Lieu d’échanges et de rencontres, la Chapelle de l’Observance accueille chaque année près d’une dizaine de manifestations dans le but de rendre la culture accessible à tous. 

Cet édifice du XVIe siècle a été rénové pour devenir une source de renouveau culturel. Expositions d’artistes locaux ou nationaux, festivals de musique ou de littérature, et bien d’autres déclinaisons de l’Art sont présentés dans ce lieu emblématique de Draguignan.

Tour de l’Horloge

Pour les passionnés d’histoire, la tour de l’Horloge est à ne pas manquer à l’occasion d’une visite de la ville. Reconstruite en 1662 et enracinée sur le rocher de l’Horloge, elle est au centre de la commune et l’habitat s’y est développé tout autour. 

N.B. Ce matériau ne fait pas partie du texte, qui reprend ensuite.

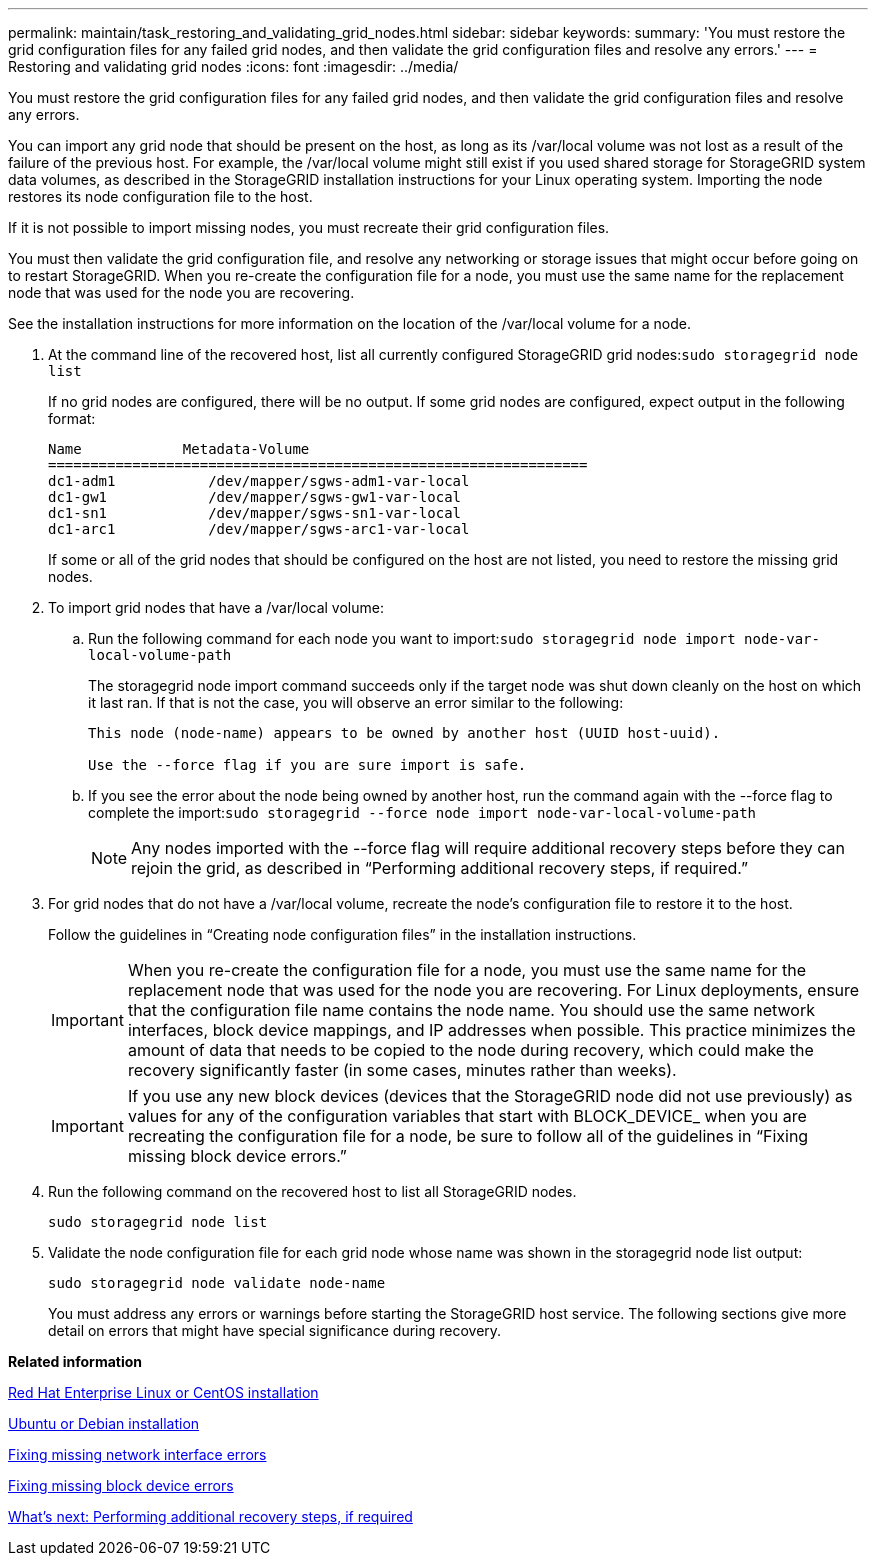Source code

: ---
permalink: maintain/task_restoring_and_validating_grid_nodes.html
sidebar: sidebar
keywords: 
summary: 'You must restore the grid configuration files for any failed grid nodes, and then validate the grid configuration files and resolve any errors.'
---
= Restoring and validating grid nodes
:icons: font
:imagesdir: ../media/

[.lead]
You must restore the grid configuration files for any failed grid nodes, and then validate the grid configuration files and resolve any errors.

You can import any grid node that should be present on the host, as long as its /var/local volume was not lost as a result of the failure of the previous host. For example, the /var/local volume might still exist if you used shared storage for StorageGRID system data volumes, as described in the StorageGRID installation instructions for your Linux operating system. Importing the node restores its node configuration file to the host.

If it is not possible to import missing nodes, you must recreate their grid configuration files.

You must then validate the grid configuration file, and resolve any networking or storage issues that might occur before going on to restart StorageGRID. When you re-create the configuration file for a node, you must use the same name for the replacement node that was used for the node you are recovering.

See the installation instructions for more information on the location of the /var/local volume for a node.

. At the command line of the recovered host, list all currently configured StorageGRID grid nodes:``sudo storagegrid node list``
+
If no grid nodes are configured, there will be no output. If some grid nodes are configured, expect output in the following format:
+
----
Name            Metadata-Volume
================================================================
dc1-adm1           /dev/mapper/sgws-adm1-var-local
dc1-gw1            /dev/mapper/sgws-gw1-var-local
dc1-sn1            /dev/mapper/sgws-sn1-var-local
dc1-arc1           /dev/mapper/sgws-arc1-var-local
----
+
If some or all of the grid nodes that should be configured on the host are not listed, you need to restore the missing grid nodes.

. To import grid nodes that have a /var/local volume:
 .. Run the following command for each node you want to import:``sudo storagegrid node import node-var-local-volume-path``
+
The storagegrid node import command succeeds only if the target node was shut down cleanly on the host on which it last ran. If that is not the case, you will observe an error similar to the following:
+
----
This node (node-name) appears to be owned by another host (UUID host-uuid).

Use the --force flag if you are sure import is safe.
----

 .. If you see the error about the node being owned by another host, run the command again with the --force flag to complete the import:``sudo storagegrid --force node import node-var-local-volume-path``
+
NOTE: Any nodes imported with the --force flag will require additional recovery steps before they can rejoin the grid, as described in "`Performing additional recovery steps, if required.`"
. For grid nodes that do not have a /var/local volume, recreate the node's configuration file to restore it to the host.
+
Follow the guidelines in "`Creating node configuration files`" in the installation instructions.
+
IMPORTANT: When you re-create the configuration file for a node, you must use the same name for the replacement node that was used for the node you are recovering. For Linux deployments, ensure that the configuration file name contains the node name. You should use the same network interfaces, block device mappings, and IP addresses when possible. This practice minimizes the amount of data that needs to be copied to the node during recovery, which could make the recovery significantly faster (in some cases, minutes rather than weeks).
+
IMPORTANT: If you use any new block devices (devices that the StorageGRID node did not use previously) as values for any of the configuration variables that start with BLOCK_DEVICE_ when you are recreating the configuration file for a node, be sure to follow all of the guidelines in "`Fixing missing block device errors.`"

. Run the following command on the recovered host to list all StorageGRID nodes.
+
`sudo storagegrid node list`

. Validate the node configuration file for each grid node whose name was shown in the storagegrid node list output:
+
`sudo storagegrid node validate node-name`
+
You must address any errors or warnings before starting the StorageGRID host service. The following sections give more detail on errors that might have special significance during recovery.

*Related information*

http://docs.netapp.com/sgws-115/topic/com.netapp.doc.sg-install-rhel/home.html[Red Hat Enterprise Linux or CentOS installation]

http://docs.netapp.com/sgws-115/topic/com.netapp.doc.sg-install-ub/home.html[Ubuntu or Debian installation]

xref:concept_fixing_mssing_network_interface_errors.adoc[Fixing missing network interface errors]

xref:concept_fixing_missing_block_device_errors.adoc[Fixing missing block device errors]

xref:concept_what_s_next_performing_additional_recovery_steps_if_required.adoc[What's next: Performing additional recovery steps, if required]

Du haut de ses 24 mètres accessibles en gravissant les 79 marches de son escalier imprégné d’histoire, ce monument offre une vue panoramique du paysage dracénois. 

Théâtre de Verdure

Créé en 1980, le Théâtre de Verdure offre une vue imprenable sur Draguignan ainsi que de nombreuses animations durant la période estivale telles que des concerts, des spectacles... Il est également mis à l’honneur lors de la Fête du dragon avec des représentations de spectacles de fauconnerie.

Si vous parcourez les divers circuits du centre historique, vous apprécierez de faire une pause à l’ombre des oliviers du Théâtre de Verdure. 

Les enfers

Les enfers

Entre 2016 et 2019, les ados inscrits aux Chantiers jeunes ont décombré et curé ce que l’on appelle « Les Enfers » afin qu’ils puissent être ouverts au public. Cette démarche s’inscrit dans une volonté de faire connaître plus largement le patrimoine historique de Draguignan.

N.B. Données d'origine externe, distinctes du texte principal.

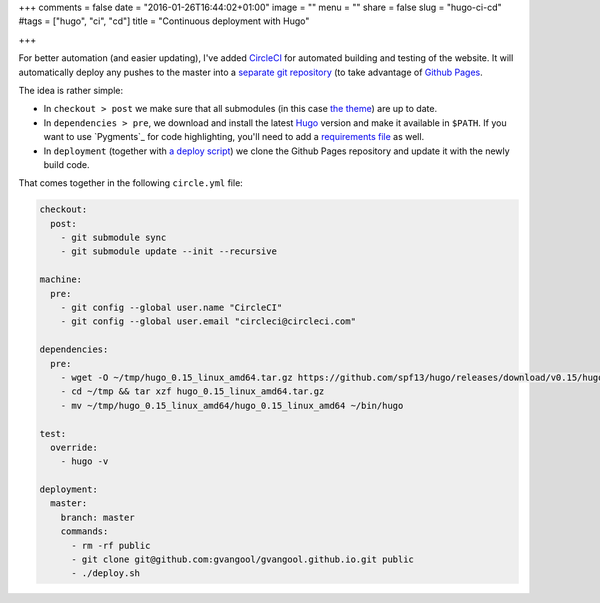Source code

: +++
comments = false
date = "2016-01-26T16:44:02+01:00"
image = ""
menu = ""
share = false
slug = "hugo-ci-cd"
#tags = ["hugo", "ci", "cd"]
title = "Continuous deployment with Hugo"

+++

For better automation (and easier updating), I've added `CircleCI
<https://circleci.com/>`_ for automated building and testing of the website.
It will automatically deploy any pushes to the master into a `separate git
repository <https://github.com/gvangool/gvangool.github.io>`_ (to take
advantage of `Github Pages <https://pages.github.com/>`_.

The idea is rather simple:

- In ``checkout > post`` we make sure that all submodules (in this case `the
  theme <https://github.com/vjeantet/hugo-theme-casper>`_) are up to date.
- In ``dependencies > pre``, we download and install the latest `Hugo
  <http://gohugo.io>`_ version and make it available in ``$PATH``. If you want
  to use `Pygments`_ for code highlighting, you'll need to add a
  `requirements file
  <https://github.com/gvangool/gertvangool.be/blob/3865bc80d2da9bee08e2dd848a70d5ddfeb2e900/requirements.txt>`_
  as well.
- In ``deployment`` (together with `a deploy script
  <https://github.com/gvangool/gertvangool.be/blob/2402b6baa0fc9ce74916e52a5d8ffe214bc81050/deploy.sh>`_)
  we clone the Github Pages repository and update it with the newly build
  code.

That comes together in the following ``circle.yml`` file:

.. code:: yaml

   checkout:
     post:
       - git submodule sync
       - git submodule update --init --recursive

   machine:
     pre:
       - git config --global user.name "CircleCI"
       - git config --global user.email "circleci@circleci.com"

   dependencies:
     pre:
       - wget -O ~/tmp/hugo_0.15_linux_amd64.tar.gz https://github.com/spf13/hugo/releases/download/v0.15/hugo_0.15_linux_amd64.tar.gz
       - cd ~/tmp && tar xzf hugo_0.15_linux_amd64.tar.gz
       - mv ~/tmp/hugo_0.15_linux_amd64/hugo_0.15_linux_amd64 ~/bin/hugo

   test:
     override:
       - hugo -v

   deployment:
     master:
       branch: master
       commands:
         - rm -rf public
         - git clone git@github.com:gvangool/gvangool.github.io.git public
         - ./deploy.sh
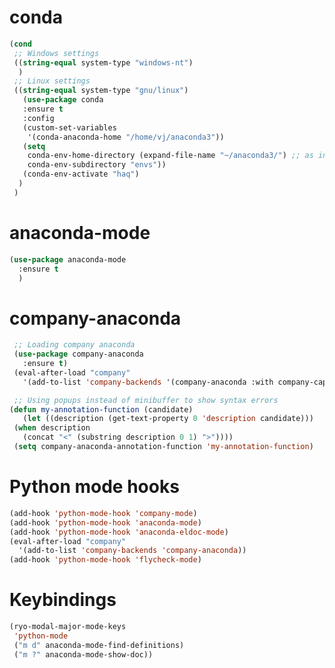 * conda
    #+begin_src emacs-lisp
	 (cond
      ;; Windows settings
      ((string-equal system-type "windows-nt")
       )
      ;; Linux settings
      ((string-equal system-type "gnu/linux")
	    (use-package conda
	    :ensure t
	    :config
	    (custom-set-variables
	     '(conda-anaconda-home "/home/vj/anaconda3"))
	    (setq
	     conda-env-home-directory (expand-file-name "~/anaconda3/") ;; as in previous example; not required
	     conda-env-subdirectory "envs"))
	    (conda-env-activate "haq")
       )
      )
      
    #+end_src
* anaconda-mode
  #+begin_src emacs-lisp
    (use-package anaconda-mode
      :ensure t
      )
  #+end_src
* company-anaconda
  #+begin_src emacs-lisp
    ;; Loading company anaconda
    (use-package company-anaconda
      :ensure t)
    (eval-after-load "company"
      '(add-to-list 'company-backends '(company-anaconda :with company-capf)))

    ;; Using popups instead of minibuffer to show syntax errors
   (defun my-annotation-function (candidate)
      (let ((description (get-text-property 0 'description candidate)))
	(when description
	  (concat "<" (substring description 0 1) ">"))))
    (setq company-anaconda-annotation-function 'my-annotation-function)
  #+end_src
* Python mode hooks
  #+begin_src emacs-lisp
    (add-hook 'python-mode-hook 'company-mode)
    (add-hook 'python-mode-hook 'anaconda-mode)
    (add-hook 'python-mode-hook 'anaconda-eldoc-mode)
    (eval-after-load "company"
      '(add-to-list 'company-backends 'company-anaconda))
    (add-hook 'python-mode-hook 'flycheck-mode)
  #+end_src
* Keybindings
  #+begin_src emacs-lisp
	(ryo-modal-major-mode-keys
	 'python-mode
	 ("m d" anaconda-mode-find-definitions)
	 ("m ?" anaconda-mode-show-doc))
  #+end_src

Au XVIIe siècle, on appelait enfers (infers) un local de décantation doté de bassins où se déversait l'eau résiduelle des moulins. Au travers de conduits empruntant une galerie adjacente à la rue des moulins, la chambre recevait les eaux de deux établissements.

Cette vaste salle construite en voûte présente au sol une cave de cinq bacs de décantation des eaux.

Une assise rampante facilite la circulation et un petit escalier qui permettait aux savonniers une récupération aisée des matières grasses résiduelles donne accès à la rue des moulins, anciennement appelée rue des Enfers.